From d5e24689a48c79e265119c426b1964a40a535cd7 Mon Sep 17 00:00:00 2001
From: Ian Barwick <ian@2ndquadrant.com>
Date: Tue, 10 May 2016 11:45:03 +0900
Subject: [PATCH] Don't terminate a standby's repmgrd if self-promotion fails
 due to master reappearing

Per GitHub #173
---
 repmgrd.c | 31 ++++++++++++++++++++++++++++++-
 1 file changed, 30 insertions(+), 1 deletion(-)

diff --git a/repmgrd.c b/repmgrd.c
index 6b1c3d27..aea9bfb3 100644
--- a/repmgrd.c
+++ b/repmgrd.c
@@ -1473,6 +1473,8 @@ do_master_failover(void)
 		terminate(ERR_FAILOVER_FAIL);
 	}
 
+	log_debug("best candidate node id is %i\n", best_candidate.node_id);
+
 	/* if local node is the best candidate, promote it */
 	if (best_candidate.node_id == local_options.node)
 	{
@@ -1484,7 +1486,7 @@ do_master_failover(void)
 
 		log_notice(_("this node is the best candidate to be the new master, promoting...\n"));
 
-		log_debug(_("promote command is: \"%s\"\n"),
+		log_debug("promote command is: \"%s\"\n",
 				  local_options.promote_command);
 
 		if (log_type == REPMGR_STDERR && *local_options.logfile)
@@ -1495,6 +1497,33 @@ do_master_failover(void)

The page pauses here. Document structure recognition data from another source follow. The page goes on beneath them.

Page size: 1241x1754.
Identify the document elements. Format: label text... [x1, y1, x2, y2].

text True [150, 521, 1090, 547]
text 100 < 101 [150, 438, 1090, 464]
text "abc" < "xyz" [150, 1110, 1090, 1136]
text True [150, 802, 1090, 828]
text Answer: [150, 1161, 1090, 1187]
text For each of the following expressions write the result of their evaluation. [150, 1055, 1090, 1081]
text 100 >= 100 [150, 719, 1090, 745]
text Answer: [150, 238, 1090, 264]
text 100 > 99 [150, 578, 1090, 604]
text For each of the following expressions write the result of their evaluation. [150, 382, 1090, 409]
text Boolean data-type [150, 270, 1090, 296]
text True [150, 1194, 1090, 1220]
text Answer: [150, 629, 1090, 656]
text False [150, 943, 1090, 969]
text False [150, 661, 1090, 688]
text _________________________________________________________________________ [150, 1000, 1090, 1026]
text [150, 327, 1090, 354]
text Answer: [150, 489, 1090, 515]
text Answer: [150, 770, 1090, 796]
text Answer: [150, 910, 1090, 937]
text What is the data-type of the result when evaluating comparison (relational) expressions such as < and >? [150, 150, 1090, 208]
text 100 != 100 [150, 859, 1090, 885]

 		r = system(local_options.promote_command);
 		if (r != 0)
 		{
+			int master_node_id;
+
+			/*
+			 * Check whether the primary reappeared, which will have caused the
+			 * promote command to fail
+			 */
+			my_local_conn = establish_db_connection(local_options.conninfo, false);
+
+			if (my_local_conn != NULL)
+			{
+				master_conn = get_master_connection(my_local_conn,
+													local_options.cluster_name,
+													&master_node_id, NULL);
+
+				if (master_conn != NULL && master_node_id == failed_master.node_id)
+				{
+					log_notice(_("Original master reappeared before this standby was promoted - no action taken\n"));
+
+					PQfinish(master_conn);
+					/* no failover occurred but we'll want to restart connections */
+					failover_done = true;
+					return;
+				}
+
+				PQfinish(my_local_conn);
+			}
+
 			log_err(_("promote command failed. You could check and try it manually.\n"));
 
 			terminate(ERR_DB_QUERY);